Transcribed page contents:
= = = = = = =
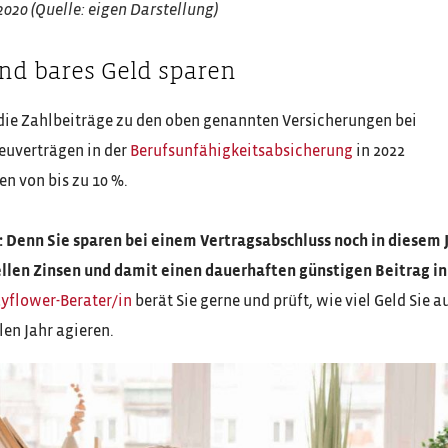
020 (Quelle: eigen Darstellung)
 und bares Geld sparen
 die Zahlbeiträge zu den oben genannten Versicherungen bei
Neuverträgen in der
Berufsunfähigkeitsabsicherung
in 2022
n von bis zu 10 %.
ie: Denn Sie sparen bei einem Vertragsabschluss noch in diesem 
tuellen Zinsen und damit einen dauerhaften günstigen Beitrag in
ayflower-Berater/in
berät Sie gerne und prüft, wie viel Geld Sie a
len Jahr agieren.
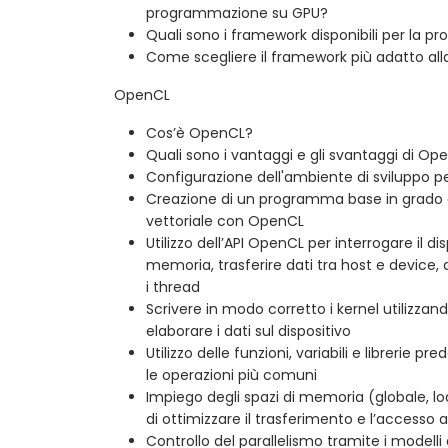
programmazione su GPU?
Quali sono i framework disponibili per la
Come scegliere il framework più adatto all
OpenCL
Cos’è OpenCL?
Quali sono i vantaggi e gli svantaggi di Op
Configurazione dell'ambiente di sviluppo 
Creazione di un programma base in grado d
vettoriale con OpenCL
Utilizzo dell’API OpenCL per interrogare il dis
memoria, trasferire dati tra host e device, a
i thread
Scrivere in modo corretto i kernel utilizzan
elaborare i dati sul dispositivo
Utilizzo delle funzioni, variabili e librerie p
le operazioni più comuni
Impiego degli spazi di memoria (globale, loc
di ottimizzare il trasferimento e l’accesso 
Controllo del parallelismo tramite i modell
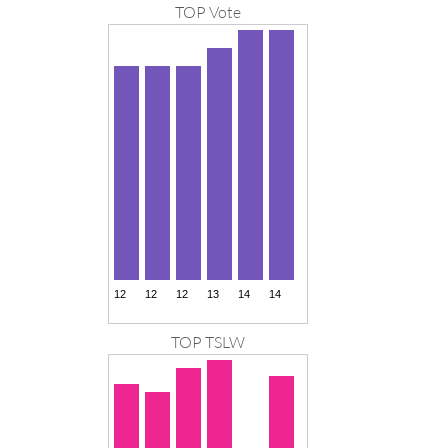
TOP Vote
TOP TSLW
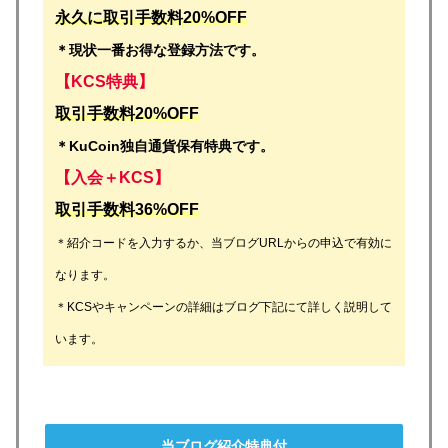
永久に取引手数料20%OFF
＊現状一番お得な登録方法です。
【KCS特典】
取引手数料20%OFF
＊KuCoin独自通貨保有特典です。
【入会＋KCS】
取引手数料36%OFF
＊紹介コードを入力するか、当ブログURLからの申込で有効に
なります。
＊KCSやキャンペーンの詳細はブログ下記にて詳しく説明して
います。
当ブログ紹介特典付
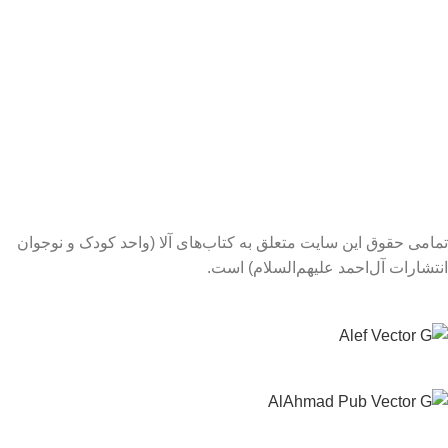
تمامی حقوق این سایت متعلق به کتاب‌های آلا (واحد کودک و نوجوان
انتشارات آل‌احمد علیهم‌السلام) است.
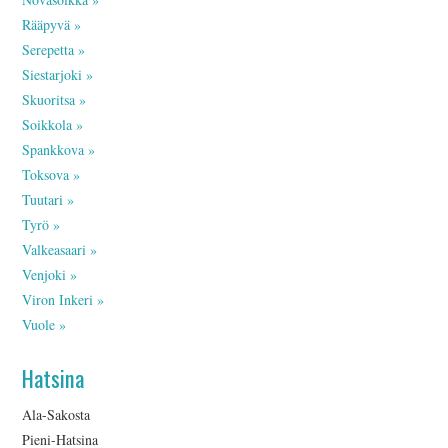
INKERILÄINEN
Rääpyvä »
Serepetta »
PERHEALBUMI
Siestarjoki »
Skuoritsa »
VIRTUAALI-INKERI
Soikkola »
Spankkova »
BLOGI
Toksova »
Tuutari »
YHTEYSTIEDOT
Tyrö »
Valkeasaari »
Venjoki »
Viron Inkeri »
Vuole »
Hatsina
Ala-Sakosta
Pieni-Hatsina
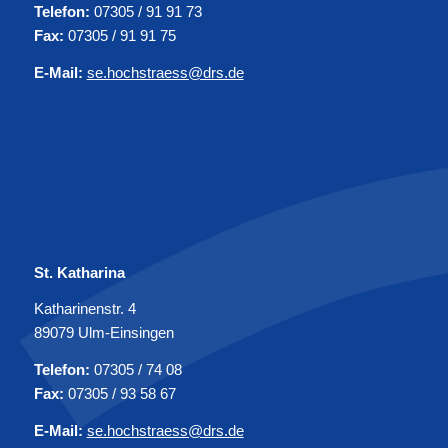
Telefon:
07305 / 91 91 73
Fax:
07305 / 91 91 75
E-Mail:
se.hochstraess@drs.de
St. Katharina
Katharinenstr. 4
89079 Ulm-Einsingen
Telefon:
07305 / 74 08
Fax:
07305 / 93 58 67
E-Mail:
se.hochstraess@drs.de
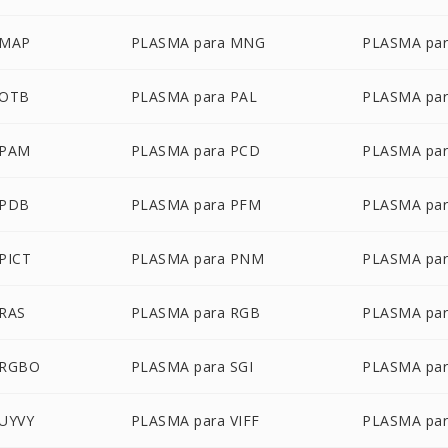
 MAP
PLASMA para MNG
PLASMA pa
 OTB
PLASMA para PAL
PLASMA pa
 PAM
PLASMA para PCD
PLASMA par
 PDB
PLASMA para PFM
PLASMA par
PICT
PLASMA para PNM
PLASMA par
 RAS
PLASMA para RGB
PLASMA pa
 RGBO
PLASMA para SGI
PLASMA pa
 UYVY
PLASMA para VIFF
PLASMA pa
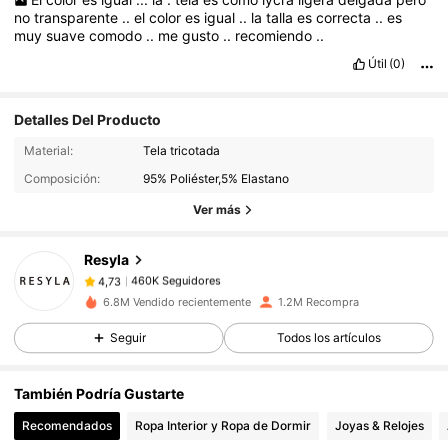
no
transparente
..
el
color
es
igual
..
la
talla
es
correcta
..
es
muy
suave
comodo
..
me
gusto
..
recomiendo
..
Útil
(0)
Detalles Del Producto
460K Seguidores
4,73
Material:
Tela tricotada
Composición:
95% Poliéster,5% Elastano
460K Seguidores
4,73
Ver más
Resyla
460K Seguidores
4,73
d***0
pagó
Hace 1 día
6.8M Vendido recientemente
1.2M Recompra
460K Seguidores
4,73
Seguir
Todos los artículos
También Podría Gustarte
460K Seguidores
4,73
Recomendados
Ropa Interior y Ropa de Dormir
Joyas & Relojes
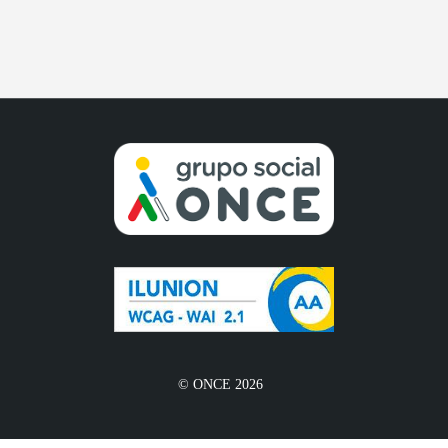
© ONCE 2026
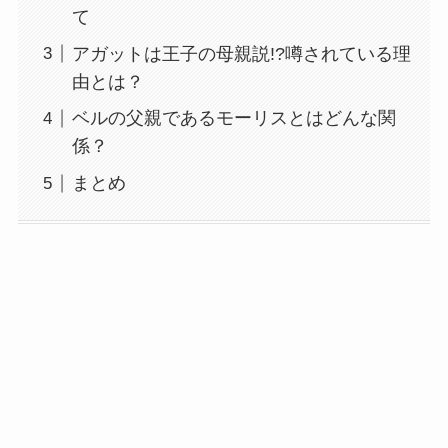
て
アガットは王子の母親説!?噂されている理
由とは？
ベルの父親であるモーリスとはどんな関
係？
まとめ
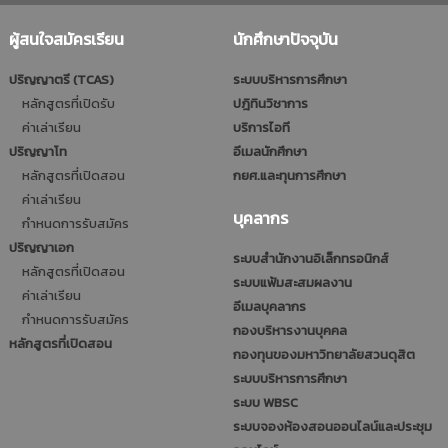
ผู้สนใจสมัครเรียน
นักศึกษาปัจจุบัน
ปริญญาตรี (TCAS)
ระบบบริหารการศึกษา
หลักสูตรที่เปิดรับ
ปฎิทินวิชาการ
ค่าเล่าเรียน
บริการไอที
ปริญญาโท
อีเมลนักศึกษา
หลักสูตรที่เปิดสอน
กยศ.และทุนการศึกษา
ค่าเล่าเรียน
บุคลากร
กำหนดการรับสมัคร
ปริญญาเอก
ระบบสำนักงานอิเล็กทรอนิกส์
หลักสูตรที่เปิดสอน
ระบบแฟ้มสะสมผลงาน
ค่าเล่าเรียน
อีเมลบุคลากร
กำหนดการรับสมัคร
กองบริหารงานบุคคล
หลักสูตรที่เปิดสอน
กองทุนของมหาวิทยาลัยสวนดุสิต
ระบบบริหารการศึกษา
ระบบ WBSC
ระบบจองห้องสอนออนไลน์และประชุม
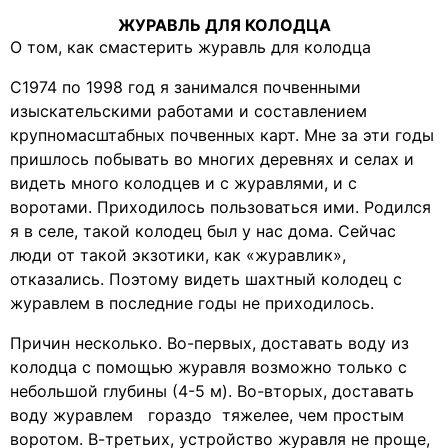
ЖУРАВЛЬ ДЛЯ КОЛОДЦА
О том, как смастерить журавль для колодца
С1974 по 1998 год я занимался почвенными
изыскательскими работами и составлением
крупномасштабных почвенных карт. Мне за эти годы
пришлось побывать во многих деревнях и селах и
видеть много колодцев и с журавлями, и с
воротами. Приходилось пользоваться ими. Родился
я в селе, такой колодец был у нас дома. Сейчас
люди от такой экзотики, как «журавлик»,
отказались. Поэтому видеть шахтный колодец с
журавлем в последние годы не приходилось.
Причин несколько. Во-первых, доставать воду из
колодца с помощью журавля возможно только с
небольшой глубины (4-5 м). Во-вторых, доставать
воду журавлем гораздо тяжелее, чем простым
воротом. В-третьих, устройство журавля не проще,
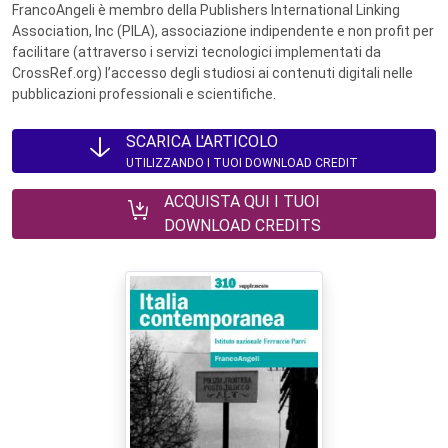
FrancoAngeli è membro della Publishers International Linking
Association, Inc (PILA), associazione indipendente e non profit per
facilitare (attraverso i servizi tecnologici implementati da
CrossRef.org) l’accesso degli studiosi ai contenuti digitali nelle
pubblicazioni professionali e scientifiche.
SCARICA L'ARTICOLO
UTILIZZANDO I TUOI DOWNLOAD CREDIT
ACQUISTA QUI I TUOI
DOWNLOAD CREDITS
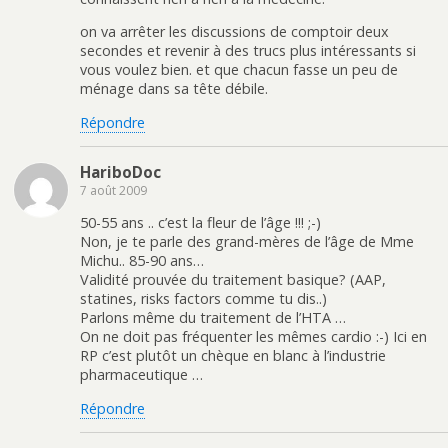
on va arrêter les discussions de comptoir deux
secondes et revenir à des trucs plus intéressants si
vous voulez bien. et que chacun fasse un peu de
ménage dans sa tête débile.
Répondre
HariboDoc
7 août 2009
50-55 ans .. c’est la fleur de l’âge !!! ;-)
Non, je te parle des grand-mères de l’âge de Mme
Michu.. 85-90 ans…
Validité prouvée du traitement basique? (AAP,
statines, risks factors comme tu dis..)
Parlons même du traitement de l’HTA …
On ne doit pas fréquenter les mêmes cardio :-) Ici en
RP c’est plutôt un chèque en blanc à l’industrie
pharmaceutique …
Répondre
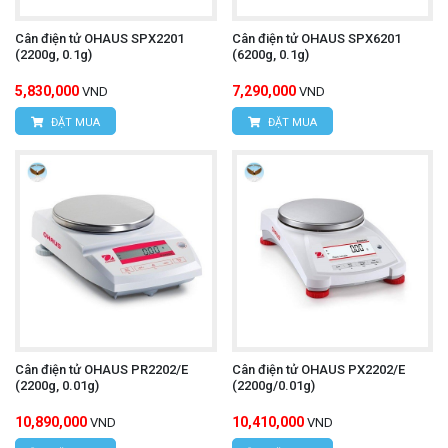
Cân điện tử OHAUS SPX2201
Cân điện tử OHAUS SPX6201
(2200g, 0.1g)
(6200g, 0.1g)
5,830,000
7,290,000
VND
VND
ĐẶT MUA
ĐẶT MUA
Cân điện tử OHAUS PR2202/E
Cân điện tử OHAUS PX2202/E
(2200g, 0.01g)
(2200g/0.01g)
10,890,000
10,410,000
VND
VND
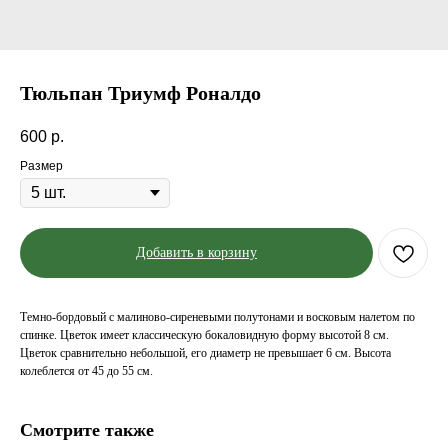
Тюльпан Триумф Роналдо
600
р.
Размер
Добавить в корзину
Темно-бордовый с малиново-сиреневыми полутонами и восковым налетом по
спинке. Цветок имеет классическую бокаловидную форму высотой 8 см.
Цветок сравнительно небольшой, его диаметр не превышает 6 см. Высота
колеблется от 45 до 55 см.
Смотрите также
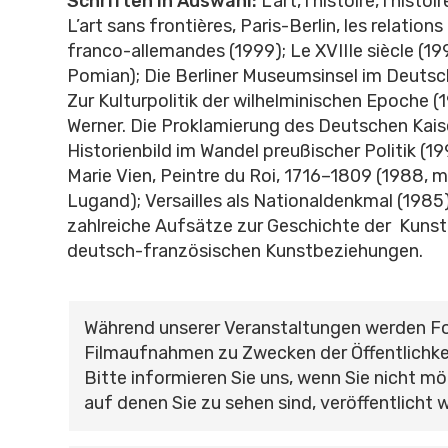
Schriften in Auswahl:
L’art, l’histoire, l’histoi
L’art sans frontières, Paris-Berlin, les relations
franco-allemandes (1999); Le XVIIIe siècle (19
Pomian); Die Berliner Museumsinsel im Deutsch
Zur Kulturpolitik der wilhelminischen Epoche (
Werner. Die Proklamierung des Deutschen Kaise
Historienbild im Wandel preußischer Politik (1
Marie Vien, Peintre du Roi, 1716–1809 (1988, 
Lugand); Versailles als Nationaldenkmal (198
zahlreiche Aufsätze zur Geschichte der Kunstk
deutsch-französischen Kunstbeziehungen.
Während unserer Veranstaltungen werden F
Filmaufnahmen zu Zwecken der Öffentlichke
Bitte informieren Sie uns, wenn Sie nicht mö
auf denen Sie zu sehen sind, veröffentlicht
= = = = = = =
- EXERCISE BRIEF -
Exercise for the records above: copy only the lines from the one with "Cân điện tử OHAUS PR2202/E" to the one with "Lugand); Versailles als Nationaldenkmal (198", both ends kept, and drop the pictures.

- WRITTEN REPLY -
Cân điện tử OHAUS PR2202/E
Cân điện tử OHAUS PX2202/E
(2200g, 0.01g)
(2200g/0.01g)
10,890,000
10,410,000
VND
VND
Тюльпан Триумф Роналдо
600
р.
Размер
Добавить в корзину
Темно-бордовый с малиново-сиреневыми полутонами и восковым налетом по
спинке. Цветок имеет классическую бокаловидную форму высотой 8 см.
Цветок сравнительно небольшой, его диаметр не превышает 6 см. Высота
колеблется от 45 до 55 см.
Смотрите также
Schriften in Auswahl:
L’art, l’histoire, l’histoi
L’art sans frontières, Paris-Berlin, les relations
franco-allemandes (1999); Le XVIIIe siècle (19
Pomian); Die Berliner Museumsinsel im Deutsch
Zur Kulturpolitik der wilhelminischen Epoche (
Werner. Die Proklamierung des Deutschen Kaise
Historienbild im Wandel preußischer Politik (1
Marie Vien, Peintre du Roi, 1716–1809 (1988, 
Lugand); Versailles als Nationaldenkmal (198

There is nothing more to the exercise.